As requested, I waited a bit to post the next installment of discussion questions. So here’s the next batch! Discuss away…
- Henry discusses what she posits as second-wave feminism’s “fear” of sexuality, sex, and seemingly anti-heterosexual rhetoric. (Some) were not pro-sex and often seemed to disagree with heterosexuality altogether–the best feminists were lesbians (leading to allllllll sorts of stereotypes that still exist today.) Heterosexual third-wave feminists, therefore, did not see an image of themselves projected in the movement and became pro-sex, as “hetero is the new homo” of the movement. Which stance do you agree with–is there one way to be sexually in order to be a “good” feminist? (Does my dating a male make me less of a feminist?)
- Thus began the “sex wars,” the reclaiming of sexuality and rejecting lesbianism as the only way to be a strong feminist.
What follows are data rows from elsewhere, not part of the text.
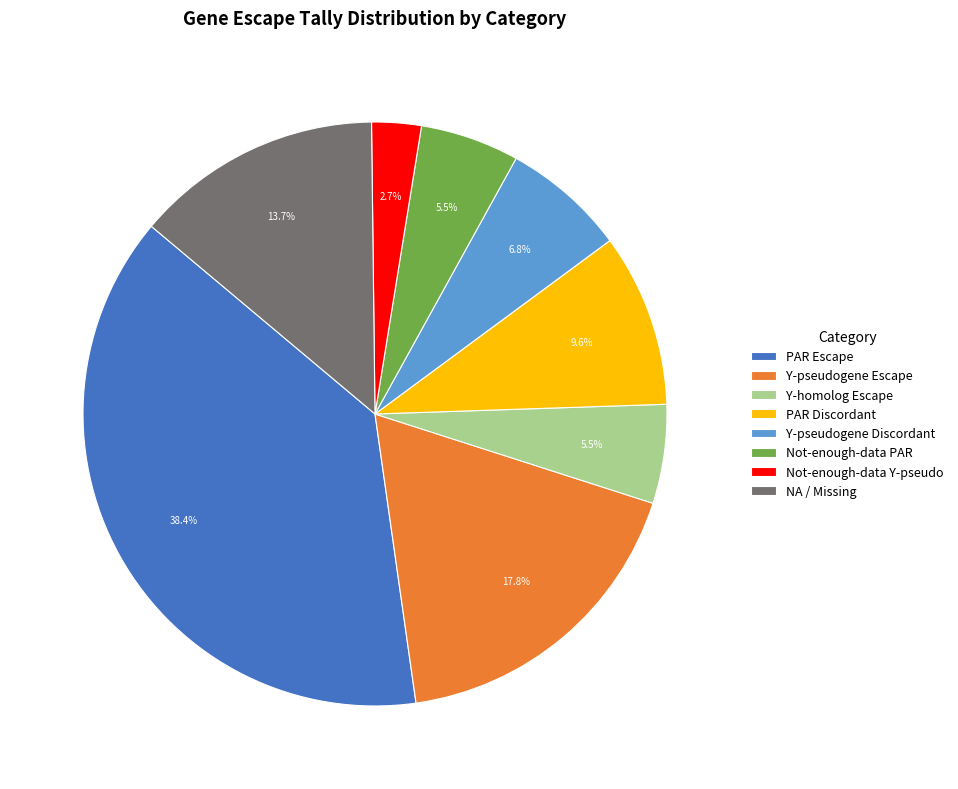

What portion of the pie excludes Y-homolog Escape?

94.5%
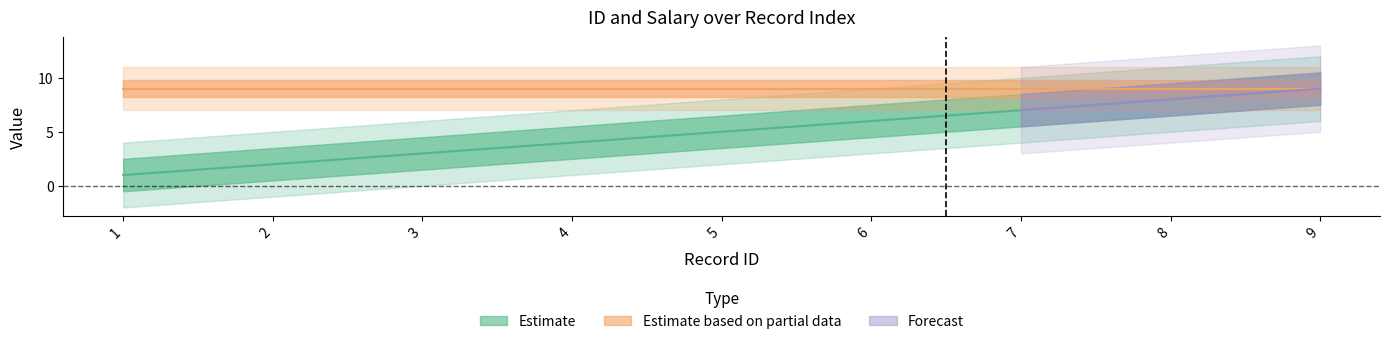

True or false: the data shows 1 at 2.

False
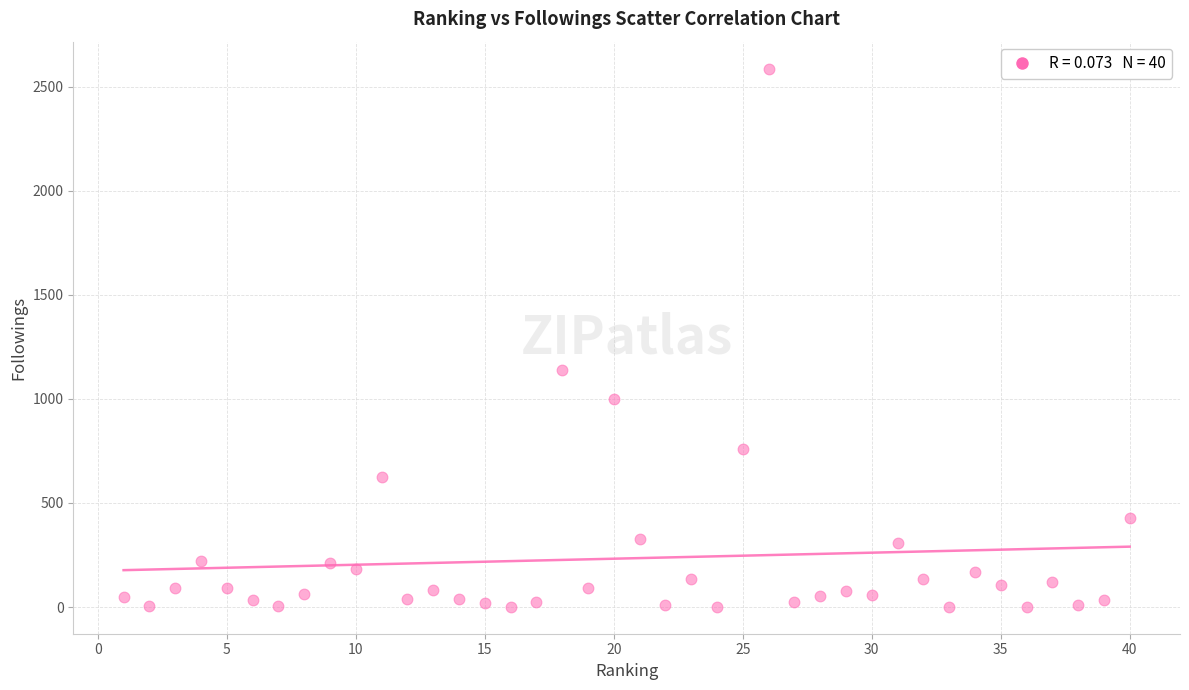

What is the range of Y values (max minus min)?

2586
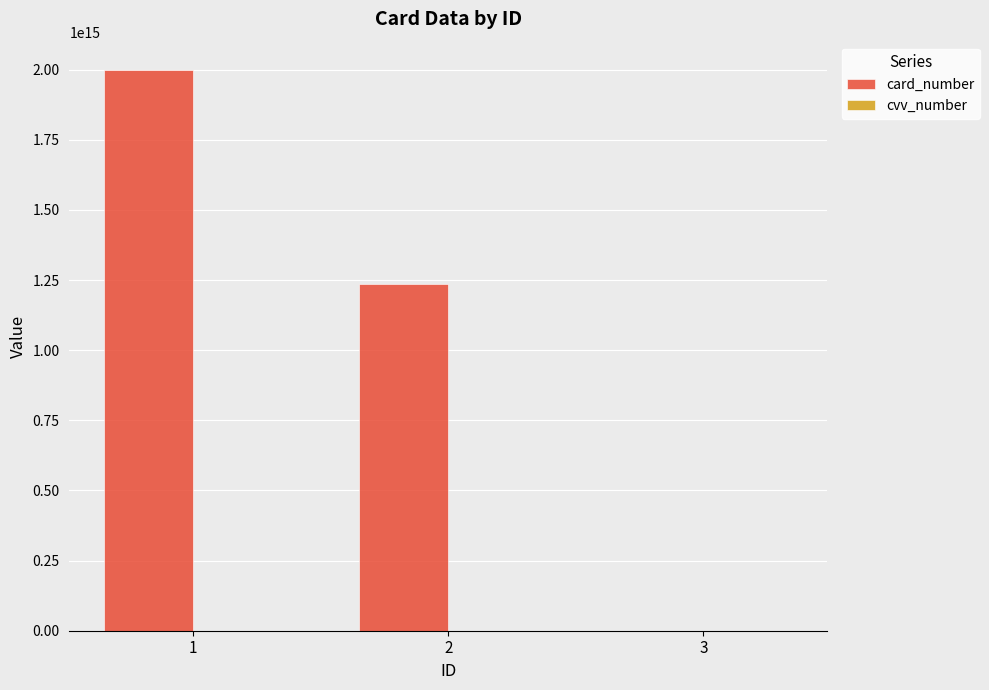

Between 2 and 3, which series saw the biggest shift?

card_number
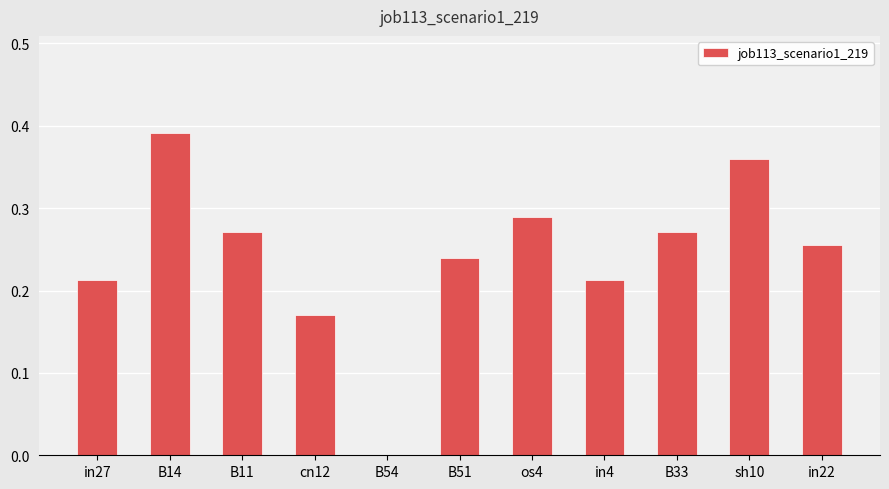

Where is the data nearest to the value 0?

B54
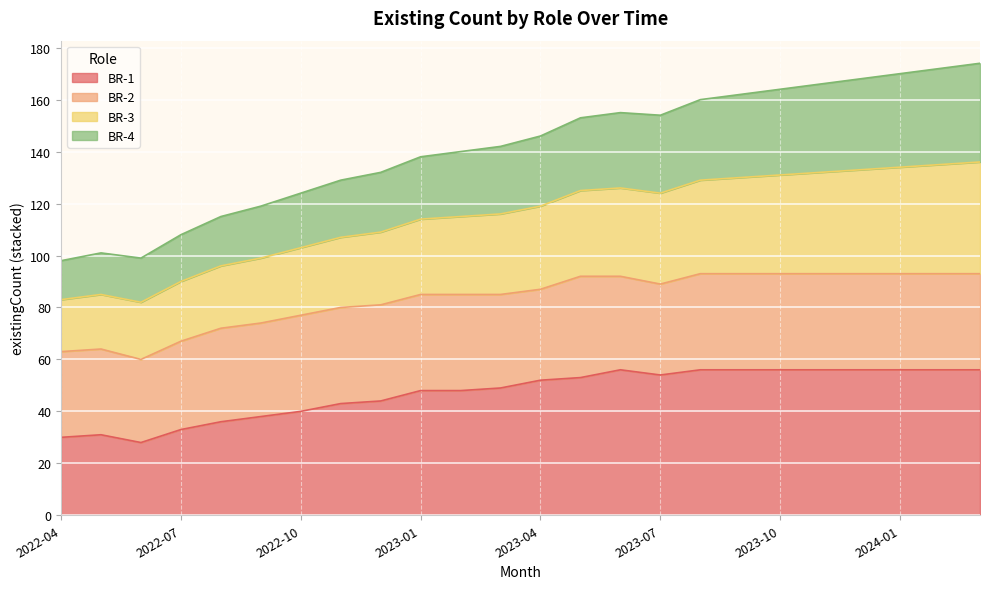

What is the lowest value of the BR-1 series?

28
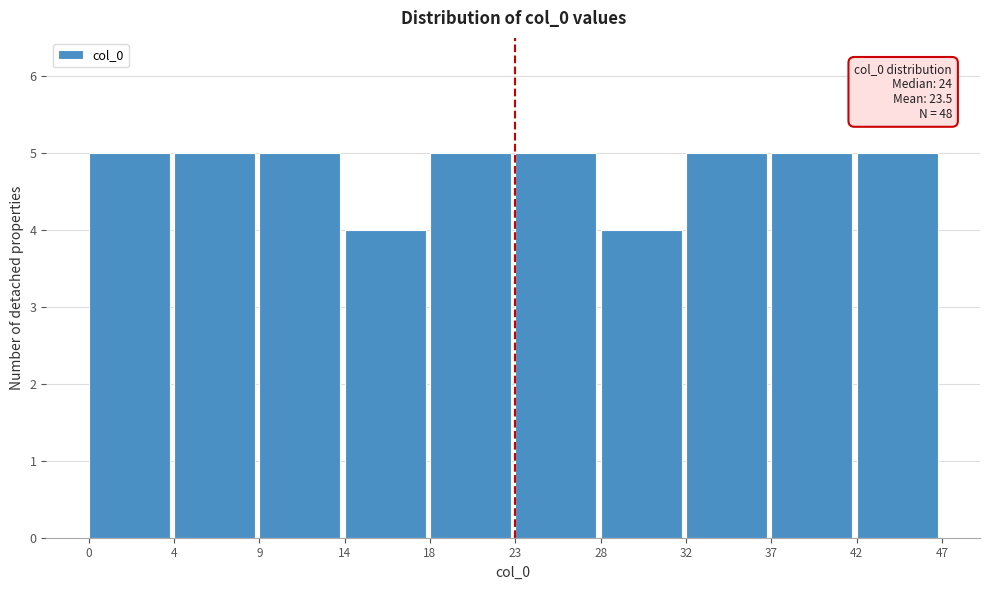

Reading left to right, list all the values displayed in this chart.

0=5	4=5	9=5	14=4	18=5	23=5	28=4	32=5	37=5	42=5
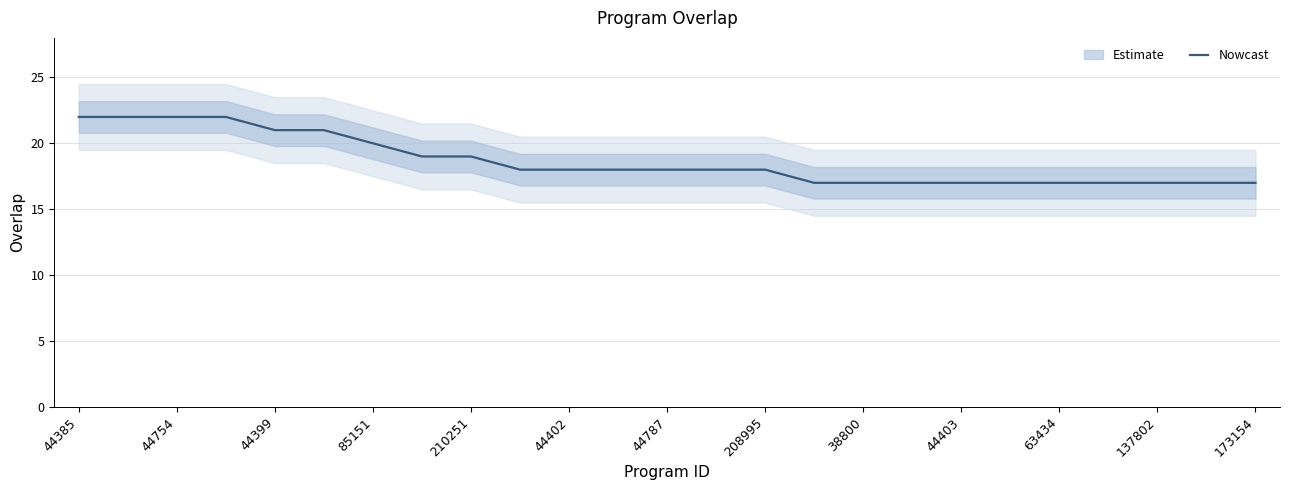

How many series are shown in this chart?

1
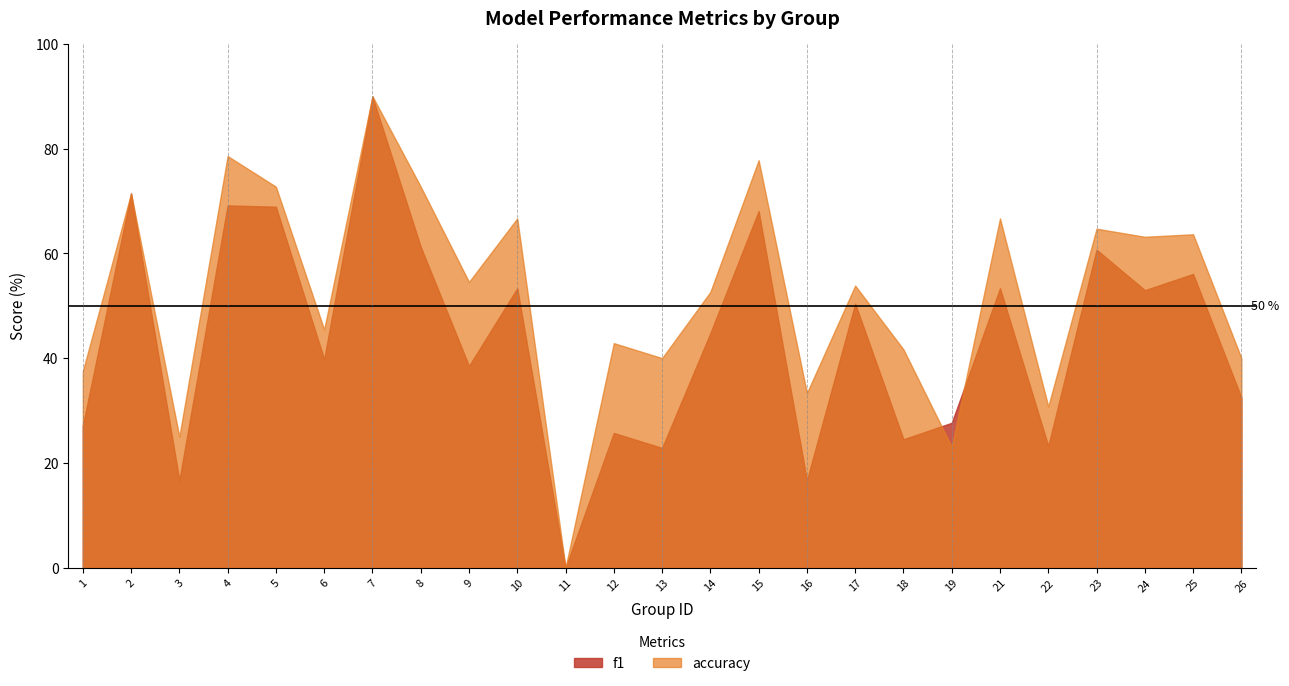

Where do accuracy and f1 first cross each other?

18 and 19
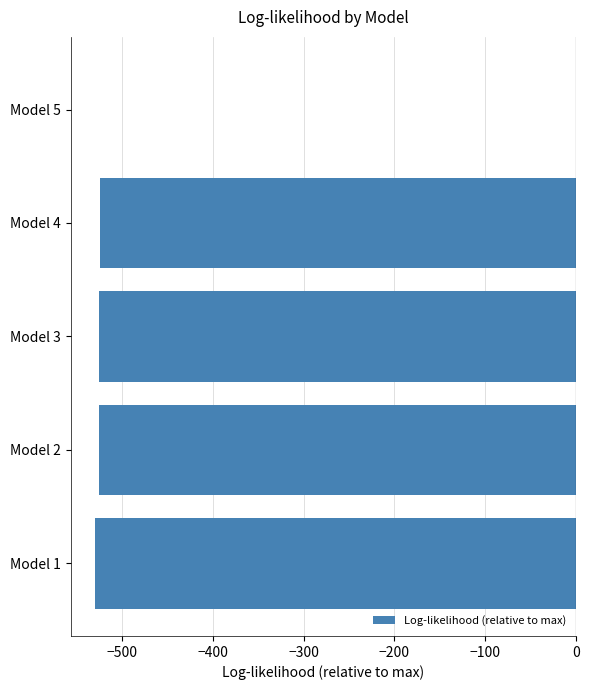

Where is the data nearest to the value -265?

Model 4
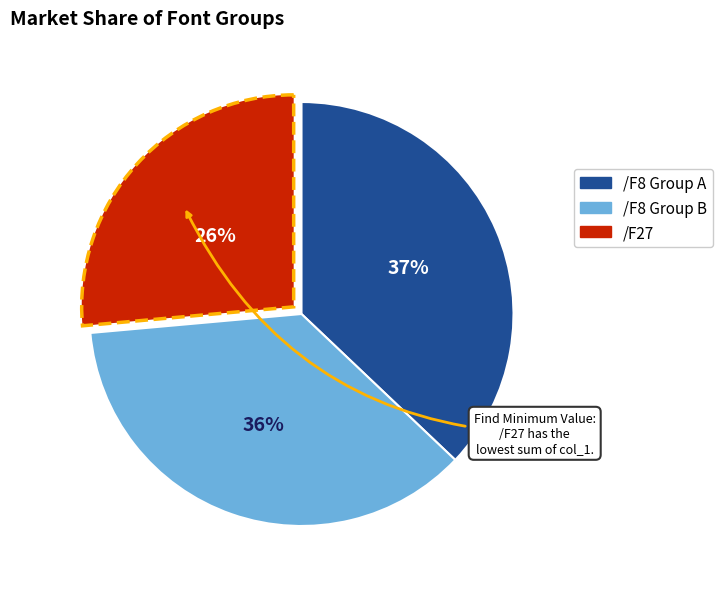

Does any single category account for the majority?

No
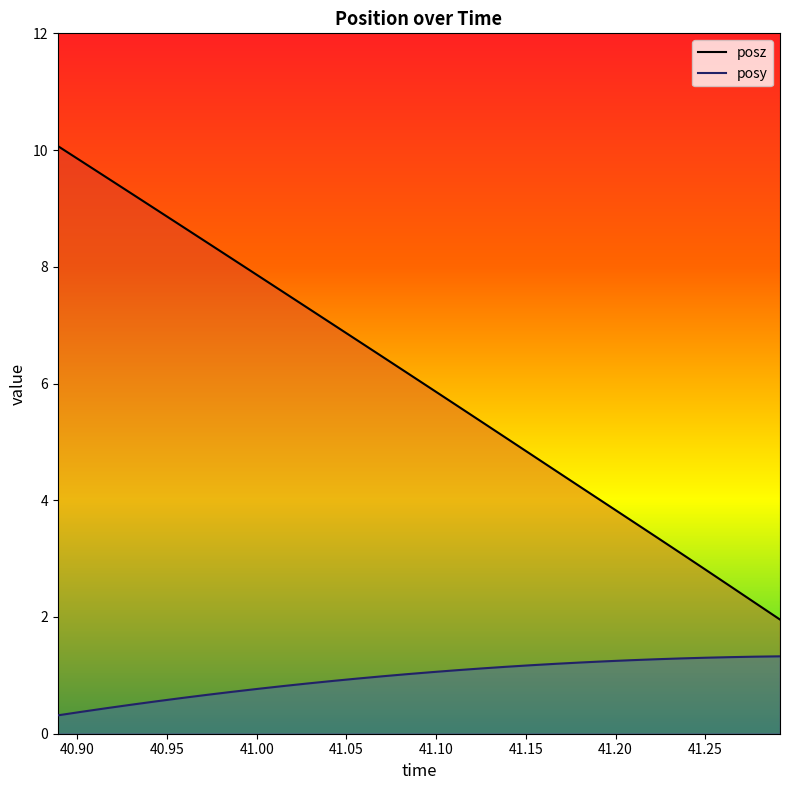

Rank the series at 40.93079 from lowest to highest value.

posy, posz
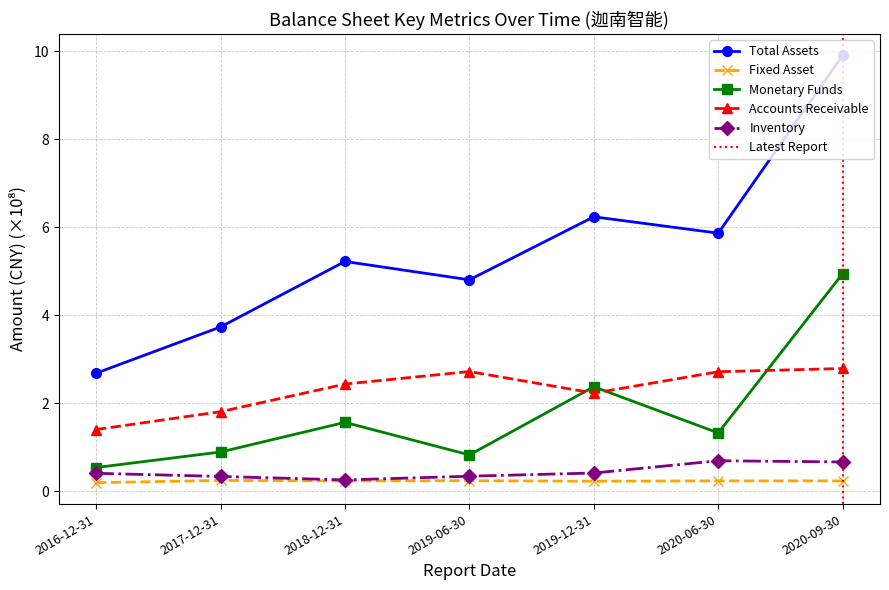

Where is the first local maximum for FIXED_ASSET?

2017-12-31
Second-wave feminists often lament that third-wave feminists are so hung up on sex and claim that’s all we care about (and because of it we’re not politically motivated.) However, Henry states, “feminism’s wars over sexuality have primarily been fought between white women […] white, economically privileged women who have had the luxury to define their liberation exclusively in therms of their individual sexual freedom” (97). Do you agree that the sex-wars are exclusively a white feminist issue? (Why?) What do you think about the sex-wars in general?
- Also, Henry discusses how second-wave feminists came to lesbianism through feminism–it was often a rejection of men (male-hating, anti-sex with males) and not an embrace of women (women-loving, pro-sex with women). However, this has changed over the years, making there a “distinction between coming to lesbianism through feminism versus coming to it through something else, such as one’s sexual desires” (122). Previously, lesbians were allies with feminists, but now oftentimes lesbians are allies with gay men. Feminists still “see” lesbians, do lesbians still “see” feminism? Does this weaken or strengthen the feminist movement?